##### RECORD SET

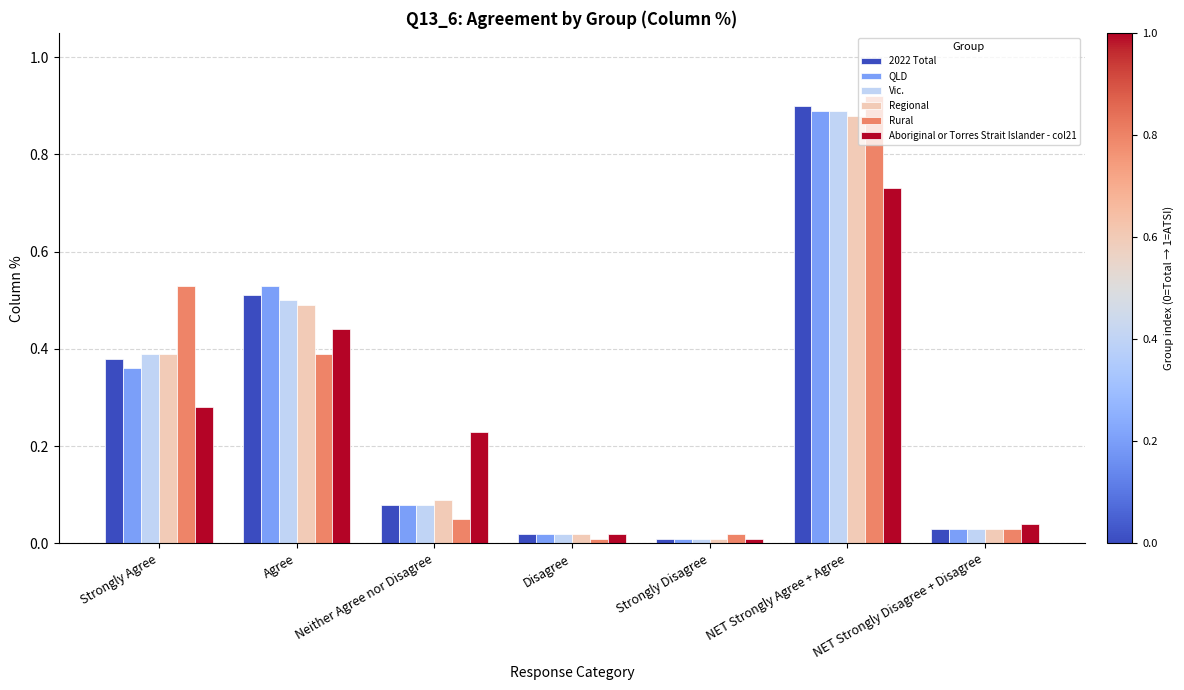

The value of Vic. at Agree is 0.5. True or false?

True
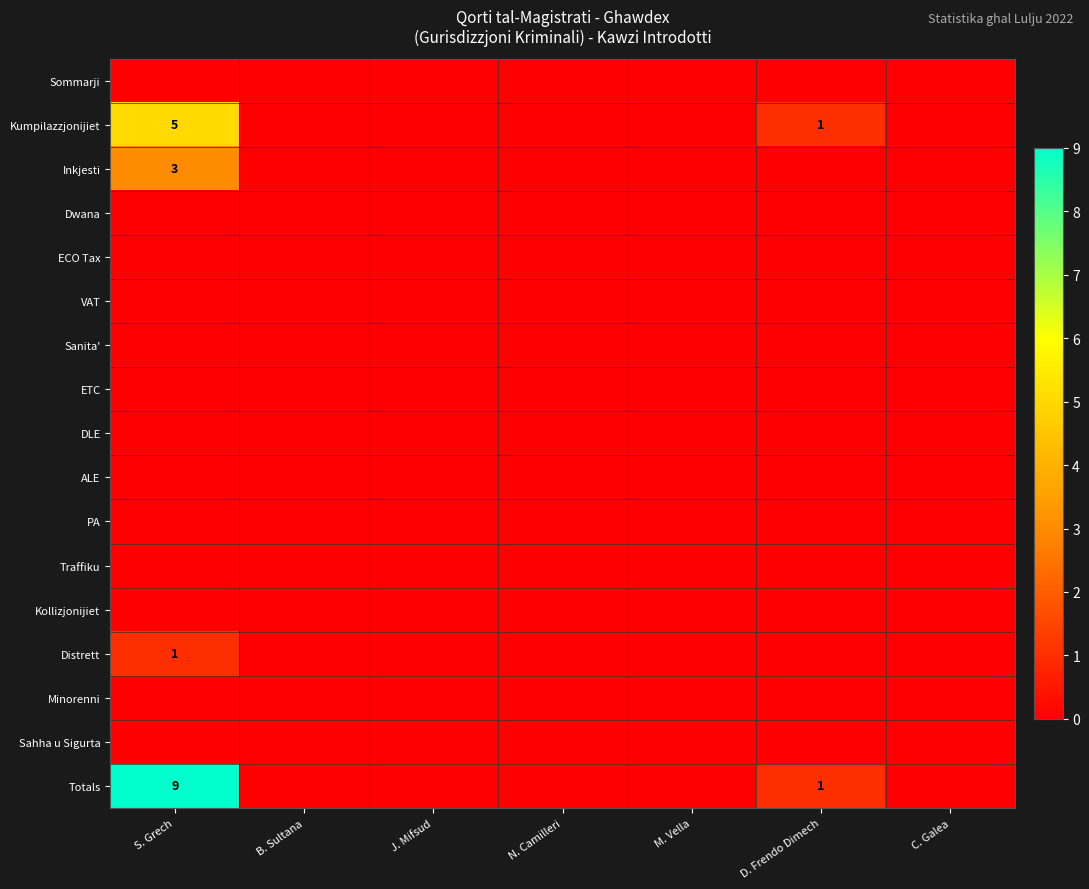

True or false: Kumpilazzjonijiet has a value of 8 at S. Grech.

False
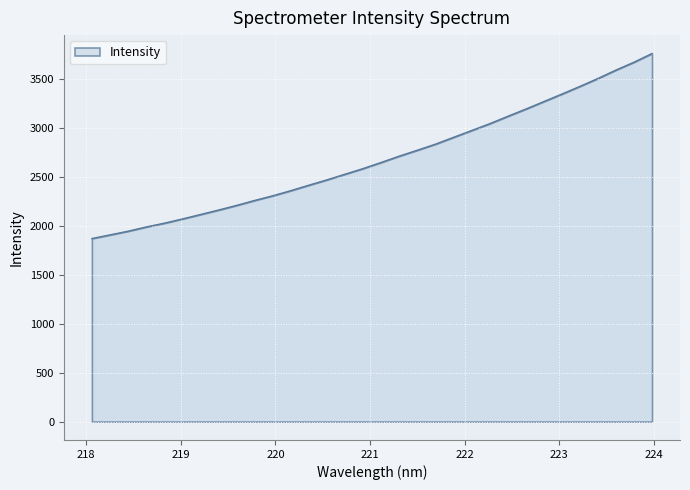

What is the minimum value shown in the chart?

1868.7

##########

▶ _BRIEF_: Copy out every entry above word for word, leaving out the pictures.

▶ _SOLVED PROBLEM_:
The value of Vic. at Agree is 0.5. True or false?

True

True or false: Kumpilazzjonijiet has a value of 8 at S. Grech.

False

What is the minimum value shown in the chart?

1868.7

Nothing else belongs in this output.